Word for word, reproduce the records that follow.

##### INPUT RECORDS

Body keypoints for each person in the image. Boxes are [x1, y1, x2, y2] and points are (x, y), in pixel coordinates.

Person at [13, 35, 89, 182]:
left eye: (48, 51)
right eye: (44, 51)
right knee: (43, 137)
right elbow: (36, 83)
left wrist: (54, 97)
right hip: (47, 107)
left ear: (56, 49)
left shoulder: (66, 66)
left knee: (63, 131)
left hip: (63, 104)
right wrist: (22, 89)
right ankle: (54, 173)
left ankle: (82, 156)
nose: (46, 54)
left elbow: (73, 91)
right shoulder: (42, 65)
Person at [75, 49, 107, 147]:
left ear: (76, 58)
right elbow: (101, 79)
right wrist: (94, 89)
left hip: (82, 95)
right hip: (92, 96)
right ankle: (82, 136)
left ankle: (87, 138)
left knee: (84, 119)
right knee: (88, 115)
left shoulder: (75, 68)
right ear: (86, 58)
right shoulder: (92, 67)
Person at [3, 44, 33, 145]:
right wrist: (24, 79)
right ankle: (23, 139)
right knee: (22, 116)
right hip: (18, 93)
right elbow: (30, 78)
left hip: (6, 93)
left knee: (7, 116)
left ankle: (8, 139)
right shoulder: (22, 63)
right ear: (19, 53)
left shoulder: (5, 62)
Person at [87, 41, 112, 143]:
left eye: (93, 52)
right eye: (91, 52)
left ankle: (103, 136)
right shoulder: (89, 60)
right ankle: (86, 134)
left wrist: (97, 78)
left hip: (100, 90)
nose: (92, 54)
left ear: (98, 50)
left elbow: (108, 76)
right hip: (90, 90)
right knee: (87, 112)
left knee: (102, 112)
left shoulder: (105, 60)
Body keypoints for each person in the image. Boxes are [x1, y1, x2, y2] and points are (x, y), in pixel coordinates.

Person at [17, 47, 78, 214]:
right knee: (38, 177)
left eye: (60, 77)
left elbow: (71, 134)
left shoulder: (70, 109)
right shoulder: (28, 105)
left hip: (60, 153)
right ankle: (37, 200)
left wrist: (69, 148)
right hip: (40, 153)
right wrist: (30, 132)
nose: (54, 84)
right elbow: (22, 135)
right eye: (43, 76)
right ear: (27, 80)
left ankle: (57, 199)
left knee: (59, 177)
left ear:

##########

**RESULT OF THIS EXERCISE**
Body keypoints for each person in the image. Boxes are [x1, y1, x2, y2] and points are (x, y), in pixel coordinates.

Person at [13, 35, 89, 182]:
left eye: (48, 51)
right eye: (44, 51)
right knee: (43, 137)
right elbow: (36, 83)
left wrist: (54, 97)
right hip: (47, 107)
left ear: (56, 49)
left shoulder: (66, 66)
left knee: (63, 131)
left hip: (63, 104)
right wrist: (22, 89)
right ankle: (54, 173)
left ankle: (82, 156)
nose: (46, 54)
left elbow: (73, 91)
right shoulder: (42, 65)
Person at [75, 49, 107, 147]:
left ear: (76, 58)
right elbow: (101, 79)
right wrist: (94, 89)
left hip: (82, 95)
right hip: (92, 96)
right ankle: (82, 136)
left ankle: (87, 138)
left knee: (84, 119)
right knee: (88, 115)
left shoulder: (75, 68)
right ear: (86, 58)
right shoulder: (92, 67)
Person at [3, 44, 33, 145]:
right wrist: (24, 79)
right ankle: (23, 139)
right knee: (22, 116)
right hip: (18, 93)
right elbow: (30, 78)
left hip: (6, 93)
left knee: (7, 116)
left ankle: (8, 139)
right shoulder: (22, 63)
right ear: (19, 53)
left shoulder: (5, 62)
Person at [87, 41, 112, 143]:
left eye: (93, 52)
right eye: (91, 52)
left ankle: (103, 136)
right shoulder: (89, 60)
right ankle: (86, 134)
left wrist: (97, 78)
left hip: (100, 90)
nose: (92, 54)
left ear: (98, 50)
left elbow: (108, 76)
right hip: (90, 90)
right knee: (87, 112)
left knee: (102, 112)
left shoulder: (105, 60)
Body keypoints for each person in the image. Boxes are [x1, y1, x2, y2] and points are (x, y), in pixel coordinates.

Person at [17, 47, 78, 214]:
right knee: (38, 177)
left eye: (60, 77)
left elbow: (71, 134)
left shoulder: (70, 109)
right shoulder: (28, 105)
left hip: (60, 153)
right ankle: (37, 200)
left wrist: (69, 148)
right hip: (40, 153)
right wrist: (30, 132)
nose: (54, 84)
right elbow: (22, 135)
right eye: (43, 76)
right ear: (27, 80)
left ankle: (57, 199)
left knee: (59, 177)
left ear:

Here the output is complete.